THE TASK -> Quote the forum thread on extracting bigrams verbatim, starting at "have <- c('add" and ending at "ncd | ncd post')".

EXTRACT ->
Reputation: 1462
I want to generate ngram
keywords from a vector, given a specific string.
For example, let's say I would need bigram
, for each element of the vector I want to extract relevant bigrams and concatenate all the bigrams which has the keyword ncd
.
have <- c('add the ncd mse to the website', 'setup new ncd staffs on t&ta for wireless. all new ncd should go to horizon', 'map out current ncd post locations on 1st, 2nd floors')
want_bigram <- c('the ncd | ncd mse', 'new ncd | ncd staffs | new ncd |ncd should', 'current ncd | ncd post')
Thank you
Upvotes: 0
Views: 221
Reputation: 388982
Using str_extract_all
you can extract strings with with one word before and after 'ncd' and combine them with mapply
.
library(stringr)
mapply(function(x, y) paste(c(x, y), collapse = ' | '),
str_extract_all(have, '(\\w+ ncd)'), str_extract_all(have, '(ncd \\w+)'))
#[1] "the ncd | ncd mse"
#[2] "new ncd | new ncd | ncd staffs | ncd should"
#[3] "current ncd | ncd post"
Upvotes: 1
Reputation: 1137
You can do this with the tidytext
library.
library(tidytext)
want <- have %>%
as_tibble() %>%
mutate(row = row_number()) %>%
unnest_tokens(bigrams, value, token = "ngrams", n = 2) %>%
filter(str_detect(bigrams, "ncd")) %>%
group_by(row) %>%
summarize(text = paste0(bigrams, collapse = " | ")) %>%
pull(text)
Output:
> want
[1] "the ncd | ncd mse"
[2] "new ncd | ncd staffs | new ncd | ncd should"
[3] "current ncd | ncd post"
Upvotes: 1

Saved data entries
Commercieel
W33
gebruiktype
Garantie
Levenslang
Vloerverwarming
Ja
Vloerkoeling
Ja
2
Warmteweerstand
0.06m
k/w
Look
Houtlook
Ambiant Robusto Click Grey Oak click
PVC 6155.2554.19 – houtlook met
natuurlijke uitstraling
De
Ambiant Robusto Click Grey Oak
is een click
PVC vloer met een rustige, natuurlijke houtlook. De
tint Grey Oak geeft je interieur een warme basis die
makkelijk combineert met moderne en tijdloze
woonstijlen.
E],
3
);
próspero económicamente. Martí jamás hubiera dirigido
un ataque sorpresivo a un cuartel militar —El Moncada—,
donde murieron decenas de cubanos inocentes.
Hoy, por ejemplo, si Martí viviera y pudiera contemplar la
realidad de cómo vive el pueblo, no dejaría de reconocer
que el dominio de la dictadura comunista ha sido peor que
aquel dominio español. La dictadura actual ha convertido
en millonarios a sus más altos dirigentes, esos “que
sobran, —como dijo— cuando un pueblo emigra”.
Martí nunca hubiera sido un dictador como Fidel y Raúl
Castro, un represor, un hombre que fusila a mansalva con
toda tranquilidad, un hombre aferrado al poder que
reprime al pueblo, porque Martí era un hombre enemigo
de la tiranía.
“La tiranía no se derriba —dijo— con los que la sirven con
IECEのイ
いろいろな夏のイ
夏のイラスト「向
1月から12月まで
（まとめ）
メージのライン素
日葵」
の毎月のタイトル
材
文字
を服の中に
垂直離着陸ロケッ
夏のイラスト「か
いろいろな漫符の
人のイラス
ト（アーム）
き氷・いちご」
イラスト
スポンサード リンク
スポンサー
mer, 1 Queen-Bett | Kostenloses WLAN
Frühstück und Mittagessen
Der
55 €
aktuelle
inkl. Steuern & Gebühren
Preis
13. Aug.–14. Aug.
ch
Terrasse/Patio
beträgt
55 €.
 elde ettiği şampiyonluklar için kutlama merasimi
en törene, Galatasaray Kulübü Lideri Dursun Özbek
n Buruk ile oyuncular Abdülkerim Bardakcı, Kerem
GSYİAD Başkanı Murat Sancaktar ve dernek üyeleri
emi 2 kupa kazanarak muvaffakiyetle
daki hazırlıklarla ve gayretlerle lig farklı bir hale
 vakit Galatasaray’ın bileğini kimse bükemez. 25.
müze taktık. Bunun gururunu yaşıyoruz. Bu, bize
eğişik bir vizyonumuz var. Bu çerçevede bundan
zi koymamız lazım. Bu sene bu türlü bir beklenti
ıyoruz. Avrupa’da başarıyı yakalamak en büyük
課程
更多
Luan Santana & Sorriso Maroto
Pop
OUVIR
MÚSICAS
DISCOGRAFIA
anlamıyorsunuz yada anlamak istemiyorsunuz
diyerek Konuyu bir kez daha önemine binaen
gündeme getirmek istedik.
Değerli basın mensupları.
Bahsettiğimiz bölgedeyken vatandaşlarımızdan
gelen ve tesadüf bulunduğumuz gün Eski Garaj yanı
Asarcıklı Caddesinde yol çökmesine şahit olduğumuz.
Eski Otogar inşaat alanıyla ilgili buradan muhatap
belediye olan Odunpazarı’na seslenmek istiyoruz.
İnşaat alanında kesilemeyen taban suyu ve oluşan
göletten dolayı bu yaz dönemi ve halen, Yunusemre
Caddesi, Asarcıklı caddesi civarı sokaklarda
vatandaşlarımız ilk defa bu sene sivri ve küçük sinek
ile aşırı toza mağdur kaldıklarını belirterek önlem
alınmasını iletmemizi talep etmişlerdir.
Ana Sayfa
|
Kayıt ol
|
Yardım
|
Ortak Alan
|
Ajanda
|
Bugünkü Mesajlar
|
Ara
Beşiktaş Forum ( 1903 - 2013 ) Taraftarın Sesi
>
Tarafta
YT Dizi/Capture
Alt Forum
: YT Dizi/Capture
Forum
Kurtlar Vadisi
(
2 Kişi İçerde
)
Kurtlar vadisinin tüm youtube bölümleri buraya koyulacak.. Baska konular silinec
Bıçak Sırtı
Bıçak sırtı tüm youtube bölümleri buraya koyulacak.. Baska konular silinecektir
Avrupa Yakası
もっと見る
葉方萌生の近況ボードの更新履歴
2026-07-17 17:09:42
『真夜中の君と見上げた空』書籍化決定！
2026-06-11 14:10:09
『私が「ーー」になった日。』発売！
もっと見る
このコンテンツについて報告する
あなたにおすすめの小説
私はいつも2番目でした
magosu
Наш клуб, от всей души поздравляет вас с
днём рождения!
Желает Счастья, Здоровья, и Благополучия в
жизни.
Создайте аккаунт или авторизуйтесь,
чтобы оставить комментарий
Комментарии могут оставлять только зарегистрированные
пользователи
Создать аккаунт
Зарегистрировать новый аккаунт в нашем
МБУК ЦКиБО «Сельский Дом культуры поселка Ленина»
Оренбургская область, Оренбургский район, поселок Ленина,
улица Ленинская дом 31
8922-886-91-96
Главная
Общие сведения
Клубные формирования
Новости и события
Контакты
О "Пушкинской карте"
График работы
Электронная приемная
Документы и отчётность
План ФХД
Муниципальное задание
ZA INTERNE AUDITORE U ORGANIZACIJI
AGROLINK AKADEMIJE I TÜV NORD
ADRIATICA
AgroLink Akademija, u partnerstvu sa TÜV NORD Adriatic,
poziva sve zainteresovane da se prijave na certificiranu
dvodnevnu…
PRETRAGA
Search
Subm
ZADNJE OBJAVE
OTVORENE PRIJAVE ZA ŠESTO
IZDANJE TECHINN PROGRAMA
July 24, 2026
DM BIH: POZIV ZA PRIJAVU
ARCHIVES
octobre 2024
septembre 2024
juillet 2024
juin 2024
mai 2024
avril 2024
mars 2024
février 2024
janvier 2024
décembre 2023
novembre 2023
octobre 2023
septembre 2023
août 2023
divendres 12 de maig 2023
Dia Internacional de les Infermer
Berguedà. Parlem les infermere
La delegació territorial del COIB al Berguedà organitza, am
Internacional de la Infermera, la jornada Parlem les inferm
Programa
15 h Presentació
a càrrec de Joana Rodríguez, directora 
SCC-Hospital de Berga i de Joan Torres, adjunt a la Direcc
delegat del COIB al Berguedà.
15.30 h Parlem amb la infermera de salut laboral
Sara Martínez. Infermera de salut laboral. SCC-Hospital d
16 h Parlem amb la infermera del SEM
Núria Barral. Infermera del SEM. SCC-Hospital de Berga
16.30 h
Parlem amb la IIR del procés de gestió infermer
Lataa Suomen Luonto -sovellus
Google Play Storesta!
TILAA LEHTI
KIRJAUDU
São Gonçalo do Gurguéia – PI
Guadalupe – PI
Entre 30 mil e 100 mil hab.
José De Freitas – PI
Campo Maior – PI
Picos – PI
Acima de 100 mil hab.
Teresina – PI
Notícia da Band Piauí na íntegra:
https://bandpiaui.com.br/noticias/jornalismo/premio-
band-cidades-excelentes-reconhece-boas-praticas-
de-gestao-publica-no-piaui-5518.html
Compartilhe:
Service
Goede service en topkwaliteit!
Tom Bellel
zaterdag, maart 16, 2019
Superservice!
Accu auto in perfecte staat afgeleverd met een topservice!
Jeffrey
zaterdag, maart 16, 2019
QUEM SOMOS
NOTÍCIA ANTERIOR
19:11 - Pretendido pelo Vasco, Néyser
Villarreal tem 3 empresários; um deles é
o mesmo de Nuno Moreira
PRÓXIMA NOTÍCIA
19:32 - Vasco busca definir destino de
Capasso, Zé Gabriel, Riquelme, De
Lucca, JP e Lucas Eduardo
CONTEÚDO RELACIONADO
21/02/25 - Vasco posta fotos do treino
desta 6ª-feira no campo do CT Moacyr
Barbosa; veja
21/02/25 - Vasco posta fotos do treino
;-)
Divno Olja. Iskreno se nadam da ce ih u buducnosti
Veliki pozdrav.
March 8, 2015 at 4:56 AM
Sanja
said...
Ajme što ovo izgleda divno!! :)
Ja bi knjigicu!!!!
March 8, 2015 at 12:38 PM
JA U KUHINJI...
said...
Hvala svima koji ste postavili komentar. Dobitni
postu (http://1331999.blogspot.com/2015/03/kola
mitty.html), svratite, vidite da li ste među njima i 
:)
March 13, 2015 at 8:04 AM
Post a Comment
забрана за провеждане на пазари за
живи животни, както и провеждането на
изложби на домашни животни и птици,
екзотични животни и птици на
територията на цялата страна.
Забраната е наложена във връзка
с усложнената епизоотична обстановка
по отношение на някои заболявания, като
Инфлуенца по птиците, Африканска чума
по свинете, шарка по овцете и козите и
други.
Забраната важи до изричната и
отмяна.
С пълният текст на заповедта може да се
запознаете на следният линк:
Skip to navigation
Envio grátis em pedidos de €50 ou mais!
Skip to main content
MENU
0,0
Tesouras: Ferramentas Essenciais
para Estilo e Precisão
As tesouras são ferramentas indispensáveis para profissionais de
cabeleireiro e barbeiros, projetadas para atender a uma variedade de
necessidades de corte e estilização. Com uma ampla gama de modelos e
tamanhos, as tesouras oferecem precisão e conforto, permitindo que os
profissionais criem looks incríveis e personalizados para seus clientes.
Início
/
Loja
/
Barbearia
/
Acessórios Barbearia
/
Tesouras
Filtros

OUTPUT FOR THIS EXERCISE ->
have <- c('add the ncd mse to the website', 'setup new ncd staffs on t&ta for wireless. all new ncd should go to horizon', 'map out current ncd post locations on 1st, 2nd floors')
want_bigram <- c('the ncd | ncd mse', 'new ncd | ncd staffs | new ncd |ncd should', 'current ncd | ncd post')